Onto the evaluation; I’ve never found rum particularly interesting before, but this brand has made me think again. It helps that its strength exceeds 40%, but most importantly, this is really tastey.

Even before I realised a reputable cognac producer was behind this product, I could tell it was going to be a little bit special from the presentation. The bottle looks the part and is tastefully sealed. There’s maybe a little bit too much to read on the label, but at least you know it has something to tell you. You probably are surprised when you read that it was blended in France, but you also start to think that this will turn out to be a good thing – after all, this wasn’t a  Lidl product, blended in Germany – I’d just been to M&S, after all. Then you look on the internet and realise it isn’t even a made for M&S product. It’s actually all that stuff that I mentioned earlier in the article.

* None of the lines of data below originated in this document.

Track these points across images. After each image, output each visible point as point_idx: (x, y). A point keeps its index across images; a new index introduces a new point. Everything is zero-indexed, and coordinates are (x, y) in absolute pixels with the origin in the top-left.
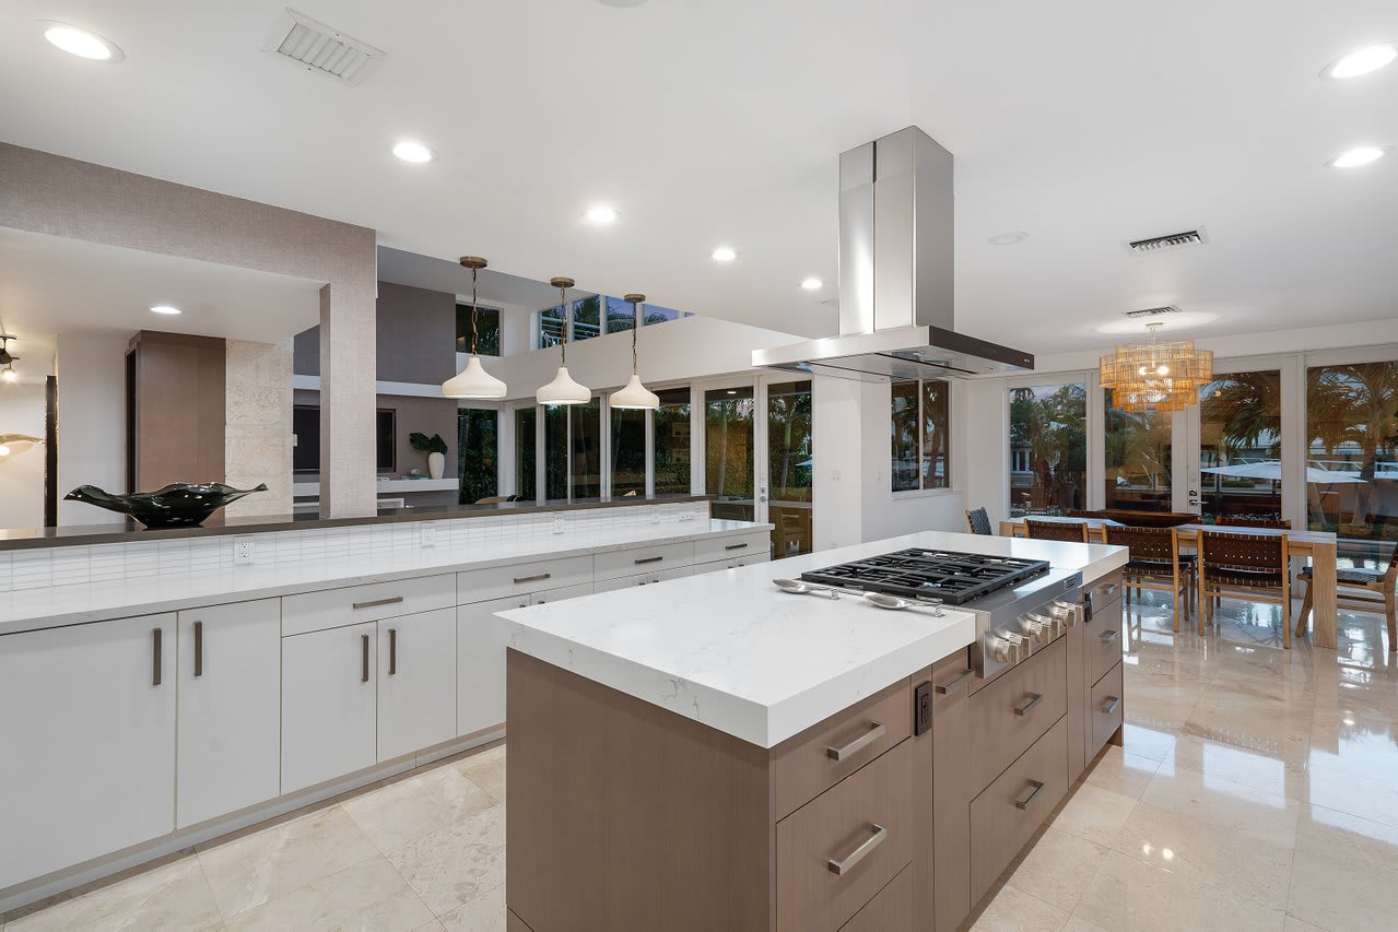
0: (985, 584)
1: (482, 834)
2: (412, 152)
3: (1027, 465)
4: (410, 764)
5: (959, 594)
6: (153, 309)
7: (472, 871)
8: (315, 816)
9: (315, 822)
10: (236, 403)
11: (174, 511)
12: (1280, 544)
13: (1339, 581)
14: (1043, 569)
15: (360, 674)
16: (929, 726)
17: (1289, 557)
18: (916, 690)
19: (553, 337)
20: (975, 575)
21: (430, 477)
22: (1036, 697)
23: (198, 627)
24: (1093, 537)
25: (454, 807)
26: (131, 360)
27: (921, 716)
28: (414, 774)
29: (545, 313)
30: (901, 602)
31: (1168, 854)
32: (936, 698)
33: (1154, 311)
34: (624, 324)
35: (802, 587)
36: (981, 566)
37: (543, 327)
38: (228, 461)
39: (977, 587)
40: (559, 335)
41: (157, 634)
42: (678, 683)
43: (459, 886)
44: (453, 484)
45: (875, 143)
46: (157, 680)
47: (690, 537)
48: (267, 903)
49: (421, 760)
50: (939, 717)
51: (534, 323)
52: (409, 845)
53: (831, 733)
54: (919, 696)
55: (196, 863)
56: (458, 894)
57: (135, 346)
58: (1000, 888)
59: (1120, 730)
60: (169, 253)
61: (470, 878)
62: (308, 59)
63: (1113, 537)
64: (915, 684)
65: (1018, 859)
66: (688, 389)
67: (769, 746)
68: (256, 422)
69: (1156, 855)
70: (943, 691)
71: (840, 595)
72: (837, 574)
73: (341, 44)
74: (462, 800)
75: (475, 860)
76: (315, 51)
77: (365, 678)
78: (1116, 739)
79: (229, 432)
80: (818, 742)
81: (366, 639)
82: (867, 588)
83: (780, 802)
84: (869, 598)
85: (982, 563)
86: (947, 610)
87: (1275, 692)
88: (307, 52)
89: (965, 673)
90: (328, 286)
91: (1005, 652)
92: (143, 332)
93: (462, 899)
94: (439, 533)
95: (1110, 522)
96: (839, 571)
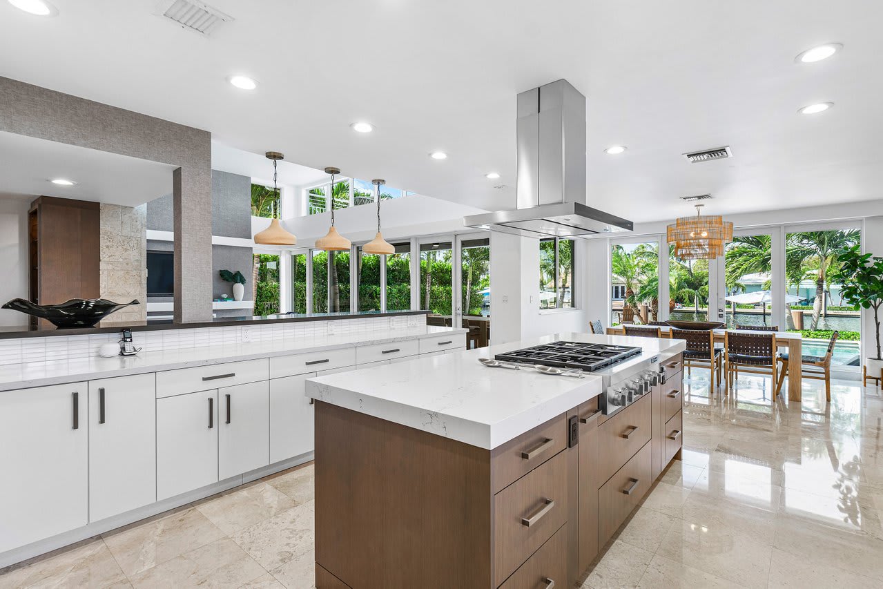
0: (606, 360)
1: (292, 523)
2: (243, 83)
3: (620, 295)
4: (239, 482)
5: (592, 365)
6: (54, 182)
7: (288, 544)
8: (180, 515)
9: (180, 519)
10: (108, 247)
11: (78, 317)
12: (771, 339)
13: (803, 361)
14: (639, 353)
15: (207, 423)
16: (577, 442)
17: (777, 347)
18: (570, 421)
19: (317, 207)
20: (600, 355)
21: (234, 300)
22: (634, 428)
23: (102, 392)
24: (665, 335)
25: (271, 507)
26: (33, 215)
27: (572, 437)
28: (242, 488)
29: (312, 191)
30: (558, 371)
31: (705, 530)
32: (581, 425)
33: (699, 198)
34: (365, 199)
35: (497, 363)
36: (602, 351)
37: (310, 201)
38: (102, 285)
39: (601, 362)
40: (322, 206)
41: (75, 396)
42: (433, 415)
43: (280, 553)
44: (251, 305)
45: (539, 88)
46: (75, 426)
47: (417, 336)
48: (155, 567)
49: (246, 480)
50: (582, 437)
51: (305, 197)
52: (244, 530)
53: (523, 444)
54: (572, 424)
55: (103, 545)
56: (280, 558)
57: (36, 206)
58: (614, 542)
59: (680, 451)
60: (74, 144)
61: (287, 549)
62: (183, 21)
63: (676, 335)
64: (569, 417)
65: (623, 525)
66: (409, 244)
67: (491, 449)
68: (121, 260)
69: (698, 529)
70: (584, 421)
71: (520, 368)
72: (517, 355)
73: (207, 12)
74: (276, 502)
75: (289, 538)
76: (188, 16)
77: (211, 426)
78: (678, 456)
79: (103, 266)
80: (516, 448)
81: (211, 401)
82: (536, 362)
83: (496, 483)
84: (539, 368)
85: (602, 349)
86: (586, 375)
87: (767, 427)
88: (183, 17)
89: (596, 412)
90: (180, 169)
91: (620, 399)
92: (43, 197)
93: (283, 561)
94: (254, 334)
95: (674, 328)
96: (518, 353)
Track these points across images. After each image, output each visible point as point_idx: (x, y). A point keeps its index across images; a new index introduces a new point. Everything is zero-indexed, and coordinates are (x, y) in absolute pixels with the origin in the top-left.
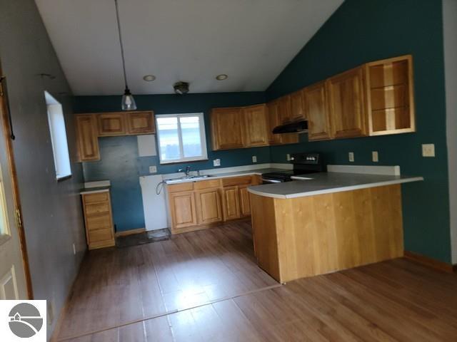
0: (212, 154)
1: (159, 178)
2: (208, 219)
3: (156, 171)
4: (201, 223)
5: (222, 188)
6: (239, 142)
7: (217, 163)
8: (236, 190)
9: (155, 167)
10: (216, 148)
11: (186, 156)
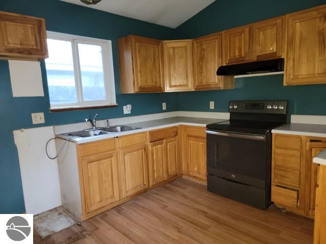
0: (123, 98)
1: (49, 131)
2: (132, 189)
3: (43, 121)
4: (124, 195)
5: (148, 143)
6: (158, 84)
7: (127, 109)
8: (164, 145)
9: (42, 115)
10: (131, 89)
11: (86, 99)
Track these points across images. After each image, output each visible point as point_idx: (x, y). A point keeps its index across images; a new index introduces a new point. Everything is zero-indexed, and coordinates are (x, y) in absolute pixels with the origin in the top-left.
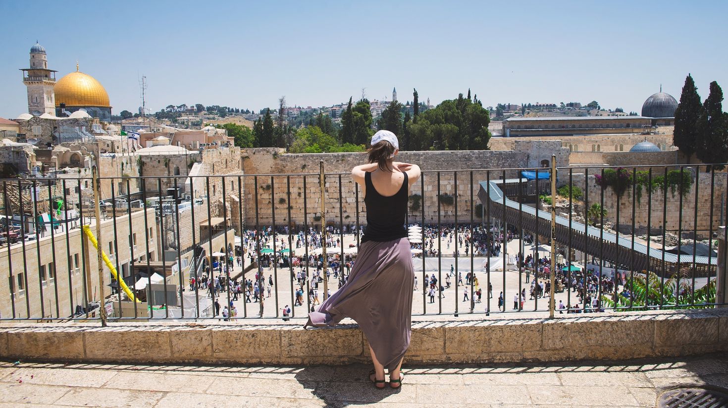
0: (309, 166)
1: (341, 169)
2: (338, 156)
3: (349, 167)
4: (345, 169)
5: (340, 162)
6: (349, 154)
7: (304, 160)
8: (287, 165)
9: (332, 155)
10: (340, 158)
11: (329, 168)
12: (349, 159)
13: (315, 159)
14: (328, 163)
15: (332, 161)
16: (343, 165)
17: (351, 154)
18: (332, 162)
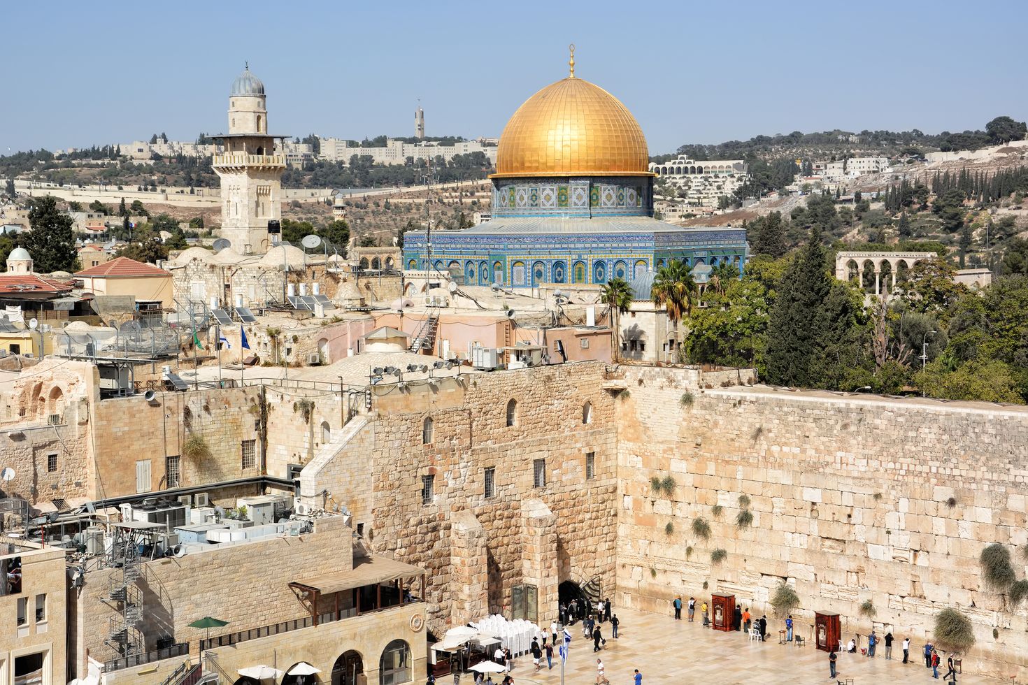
0: (770, 431)
1: (855, 450)
2: (848, 411)
3: (877, 448)
4: (866, 452)
5: (853, 428)
6: (878, 407)
7: (761, 413)
8: (716, 424)
9: (833, 404)
10: (853, 416)
11: (823, 443)
12: (877, 422)
13: (786, 414)
14: (820, 428)
15: (832, 422)
16: (860, 438)
17: (884, 408)
18: (831, 428)
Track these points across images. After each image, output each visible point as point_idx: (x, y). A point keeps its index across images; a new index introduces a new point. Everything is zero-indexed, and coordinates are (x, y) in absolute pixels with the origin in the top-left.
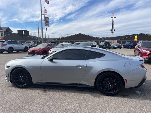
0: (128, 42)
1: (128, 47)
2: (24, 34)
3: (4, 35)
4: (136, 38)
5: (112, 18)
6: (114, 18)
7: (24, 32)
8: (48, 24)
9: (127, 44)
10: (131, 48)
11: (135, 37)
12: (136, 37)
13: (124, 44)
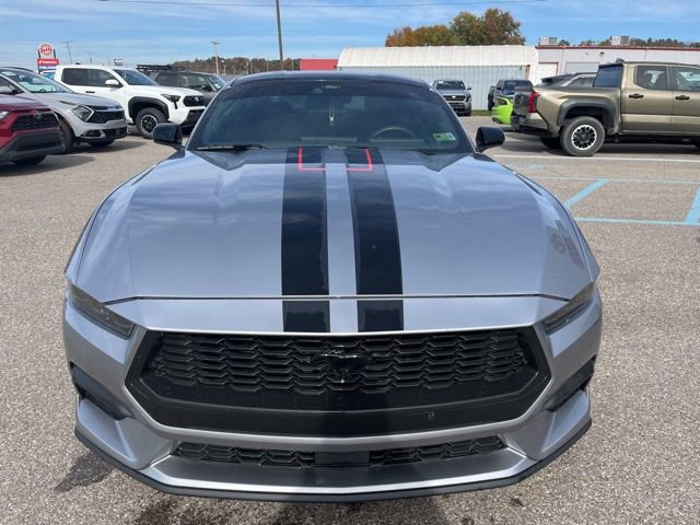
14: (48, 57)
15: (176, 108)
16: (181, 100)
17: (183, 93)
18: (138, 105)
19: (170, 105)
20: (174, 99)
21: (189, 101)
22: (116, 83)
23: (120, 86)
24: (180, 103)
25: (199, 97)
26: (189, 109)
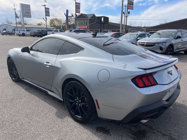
2: (102, 20)
3: (89, 24)
7: (103, 18)
8: (132, 6)
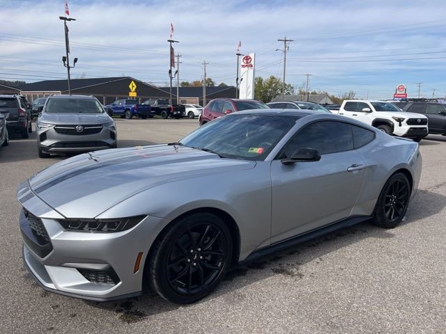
0: (120, 98)
1: (122, 113)
4: (134, 88)
5: (61, 18)
6: (70, 20)
9: (119, 106)
10: (131, 118)
11: (130, 86)
12: (133, 86)
13: (111, 106)
14: (401, 93)
15: (400, 125)
16: (405, 121)
17: (407, 116)
18: (377, 123)
19: (396, 124)
20: (400, 120)
21: (410, 122)
22: (368, 110)
23: (371, 111)
24: (404, 123)
25: (422, 119)
26: (409, 127)
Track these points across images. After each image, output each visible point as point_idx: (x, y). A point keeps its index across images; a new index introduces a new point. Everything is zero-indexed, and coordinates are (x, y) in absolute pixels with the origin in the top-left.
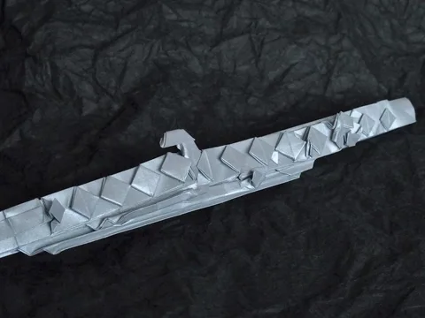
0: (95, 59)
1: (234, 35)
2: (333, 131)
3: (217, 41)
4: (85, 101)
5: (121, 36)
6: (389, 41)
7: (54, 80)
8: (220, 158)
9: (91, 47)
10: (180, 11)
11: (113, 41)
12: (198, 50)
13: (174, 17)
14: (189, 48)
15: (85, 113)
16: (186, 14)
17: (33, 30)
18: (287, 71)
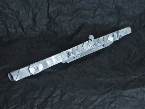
0: (69, 23)
1: (97, 16)
2: (118, 35)
3: (93, 17)
4: (68, 32)
5: (74, 18)
6: (132, 14)
7: (61, 28)
8: (98, 41)
9: (68, 21)
10: (85, 11)
11: (73, 19)
12: (90, 20)
13: (84, 13)
14: (88, 19)
15: (68, 35)
16: (87, 12)
17: (56, 18)
18: (110, 22)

Sure, the £15 in M&S vouchers and another £3 off helped make my mind up in regard to the purchase – it was intended mostly for mojitos, in actual fact – but it represents one of those watershed moments where I’ll resolve to get something like this in future, instead of settling for something shit. It’s like tequila in that respect; as soon as I tasted 100% agave and found that I could get it fairly reliably for £20, I could see no sense in buying anything inferior ever again – even for gratuitous mixing (a practice that takes place less and less in my house these days). And I never did make any mojitos with it.

Not being one for detailed tasting notes, I’ll just tell you, this is very sweet. Sweet, but full of flavour. Cast your mind back to the last time you tried drinking Bacardi or one of those supermarket white rums straight. Even though they are only 37.5% or something like that, there’s little in the way of flavour there, it’s just alcohol, for adding weight to your fruit juice or getting you hammered. This is white rum you can actually sip. I didn’t think such a thing existed. But I’m here to tell you, it does, and it’s worth your £25 if you’re in the market for a new bottle that might surprise you.

And you don’t just have to take my word for it. “Buy clever not expensive” says one user reviewer on The Whisky Exchange, and never has a user review been more on the money. Yes, it’s twice as expensive as your standard supermarket own brands and nearly £10 more expensive than standard white rum brands such as Bacardi, but for £25, you’re getting something that you can confidently call actual quality, and that’s probably a first for me in the genre of rum – especially white rum.

Meanwhile, a user review on Master of Malt says that there are only two white rums that can be called amazing, and this is one of them. Even if there is only one other amazing white rum out there (J Wray, apparently), I won’t be so quick to write this genre off in future.


For my part, I took this along with me to a party in Sheffield where it went down a treat with everyone that tried it. They pretty much all said it was the best straight rum they’d tried and that they would definitely buy it at £25 from M&S for themselves. Now, some months later, whether they have done I don’t know. But I do know I’ll be investing in another bottle soon. If you’re still not convinced, remember I have already recognised this product in my 2015 Spirits of theYear. High praise indeed.